To truly appreciate Phillips’s accomplishment, one must understand the computational environment of the time. The 1950s witnessed a crucial transition in computing. Companies like IBM were actively moving away from their traditional tabular punch-card business machines, which had powered the analytical capabilities of large organizations, including military apparatuses, during World War II. Thomas Watson Jr., poised to take over IBM in 1952, recognized that electronic computers, despite his father’s skepticism about their profitability and reliability, represented the future and would necessitate a strategic transformation for the company. This shift was not merely an internal corporate decision; it was spurred, in part, by antitrust suits aimed at opening up the electronics field, with Attorney General Herbert Brownell even deeming 1955 “the antitrust year”. It was during this period that IBM introduced the IBM 650, famously dubbed the “Model T” of computers, driving the company’s leadership in the burgeoning computer business and fostering the invention of early programming languages.

Despite these advancements, computers were still cumbersome and expensive. Even into the 1960s, a machine like the IBM 1401 could cost between $125,000 and $150,000, possessing a mere four kilobytes of memory, and was predominantly used by large businesses or for university research. The very form that computers would eventually take was not yet certain; digital machines had not definitively triumphed over their analog counterparts, and much foundational work in cybernetics and operational research was still being conducted without extensive computer aid.

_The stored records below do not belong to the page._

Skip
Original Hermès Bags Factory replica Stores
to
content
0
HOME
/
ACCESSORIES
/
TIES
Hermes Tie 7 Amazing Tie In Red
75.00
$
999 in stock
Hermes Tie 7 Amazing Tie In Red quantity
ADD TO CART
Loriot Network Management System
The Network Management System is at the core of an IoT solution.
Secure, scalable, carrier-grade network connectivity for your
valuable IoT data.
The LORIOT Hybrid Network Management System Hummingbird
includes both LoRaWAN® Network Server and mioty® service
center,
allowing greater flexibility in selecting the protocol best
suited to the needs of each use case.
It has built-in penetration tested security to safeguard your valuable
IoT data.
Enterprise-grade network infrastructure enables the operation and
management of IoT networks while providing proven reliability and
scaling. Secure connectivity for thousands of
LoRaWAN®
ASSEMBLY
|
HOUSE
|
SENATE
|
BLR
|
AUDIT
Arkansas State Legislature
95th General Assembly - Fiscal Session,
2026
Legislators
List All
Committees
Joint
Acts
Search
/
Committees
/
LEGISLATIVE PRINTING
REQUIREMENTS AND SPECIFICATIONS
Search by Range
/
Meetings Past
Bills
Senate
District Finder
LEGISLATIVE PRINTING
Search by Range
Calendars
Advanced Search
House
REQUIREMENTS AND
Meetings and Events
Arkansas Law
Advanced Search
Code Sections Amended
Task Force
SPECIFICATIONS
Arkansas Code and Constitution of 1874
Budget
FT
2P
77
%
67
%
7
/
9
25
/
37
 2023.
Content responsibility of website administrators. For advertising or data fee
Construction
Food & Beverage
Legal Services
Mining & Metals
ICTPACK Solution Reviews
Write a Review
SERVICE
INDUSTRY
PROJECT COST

Within this context, Phillips’s successful development of a “convincing computer model of the global atmosphere” was a major milestone. Prior to the 1950s, the concept of “global warming studies as such” was practically nonexistent, with critical earlier discoveries, such as the infrared absorption of carbon dioxide, considered “external” to this direct line of inquiry. However, the post-World War II era, particularly the 1950s, saw generous funding for various scientific fields, including those relevant to climate studies, often from military applications of radar and infrared radiation. This funding notably promoted advancements in radiative transfer theory and measurements, and critically, the development of digital computers which began to “affect many fields including the calculation of radiation transfer in the atmosphere, and [made] it possible to model weather processes”.

It is worth noting that Phillips was not alone in this pioneering effort. In the same year, 1955, US researcher Gilbert Plass, utilizing “early computers,” meticulously analyzed the infrared absorption of various gases and concluded that a doubling of CO2 concentrations would lead to a temperature increase of 3-4°C. This parallel work underscores the burgeoning recognition of computers as essential tools for understanding atmospheric processes.

The ability to create complex and “convincing” models of the global atmosphere marked a pivotal step beyond earlier, simpler “paper-and-pencil calculations”. It demonstrated the nascent power of these electronic machines to simulate intricate natural systems. This era also saw the formalization of concepts like “total factor productivity” (TFP), which aimed to capture “invisible technology-enabled improvements” in economic inputs, reflecting a growing awareness of technology’s pervasive and often unquantifiable impact across various domains.

Therefore, Phillips’s model in 1955 stands as a testament to the burgeoning computational power of the mid-20th century and its instrumental role in laying the groundwork for modern climate science. It was a crucial step in a trajectory that would see computers become increasingly sophisticated, eventually enabling global climate models that offer precise estimates of temperature changes resulting from increased greenhouse gas concentrations. This early modeling effort was an essential precursor to our contemporary understanding of climate change, demonstrating how the evolving capabilities of machines began to unlock previously unimaginable insights into the planet’s complex systems.